THE TRUTH OF VEDANTA

148. Those who know nothing but sense-pleasure,
To ruin and destruction doomed,
Resent transcendence of the senses
And call this fresh and fruitful wisdom
Dry Vedanta!

Tom’s comments: many seekers often resent the idea of turning away from sense pleasures, saying this is a dry or repressive path that is ‘anti-life’. Here Ramana calls this path ‘fresh and fruitful’ instead!

149. The experience of Vedanta comes
Only to those who are utterly
Without desire. Far, far it is
From those who still retain desires.
For such the penance is prescribed
Of longing for the Lord who knows
No desire, so as to end
Forever all desire.

Commentary from Sri Sadhu Om:

The term Vedanta is commonly understood to mean a particular system of philosophy, but its true meaning is the experience of Jnana which is gained as the conclusion [anta] of the Vedas.

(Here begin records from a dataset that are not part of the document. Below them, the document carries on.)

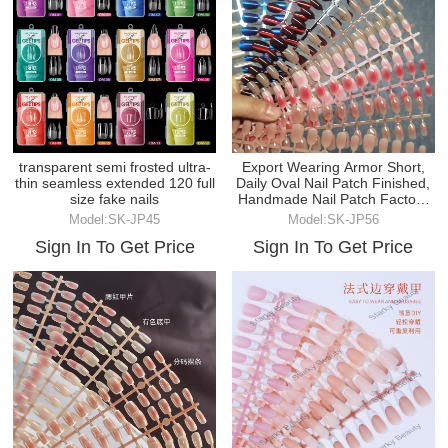
transparent semi frosted ultra-
Export Wearing Armor Short,
thin seamless extended 120 full
Daily Oval Nail Patch Finished,
size fake nails
Handmade Nail Patch Factory
Wholesale
Model:SK-JP45
Model:SK-JP56
Sign In To Get Price
Sign In To Get Price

The desire for sense objects, which are all 2nd or 3rd persons, is directly opposed to the desire for God, and so it is quite clear that God is not merely one among the many 2nd and 3rd personal objects, but that He must be the Reality of the 1st person. Therefore, we should understand that discarding all desires for 2nd and 3rd personal objects and having love for Self alone is the true devotion towards God.

Verse B 13 [which comes after verse 731] also asserts this same point.

731. The way of knowledge and the way of love
Are interwoven close. Don’t tear
Asunder these inseparables.
But practise both together holding
In the heart the two as one.

SRI BHAGAVAN 13: Meditation on the Self
Is devotion to the Lord
Supreme, since He abides as this,
Our very Self.

Tom: we see a similar teaching to verse 149 above from Sri Shankara, when he emphasises that the sage/jnani truly has no desires; this is from his commentary on the Brihadaranyaka Upanishad 2.4 (I have written a post on this here which explains the method of self-realisation outlined by both Shankara and the Brihadaranyaka Upanishad):


But there are some who hold that even a knower of Brahman has desires. They have certainly never heard the Brihadaranyaka Upanishad, nor of the distinction made by the Shruti that the desire for a son and so forth belongs to an ignorant man, and that with regard to the domain of knowledge, the statement, ‘What shall we achieve through children, we who have attained this Self, this world?’ and so on, is applicable. They do not also know the contradiction, based on incongruity, between the attainment of knowledge, which obliterates all action with its factors and results, and ignorance together with its effects [Tom: ie. all objects, duality, actions and suffering are removed with liberation, so there is no possibility of either desire or an object to desire in liberation].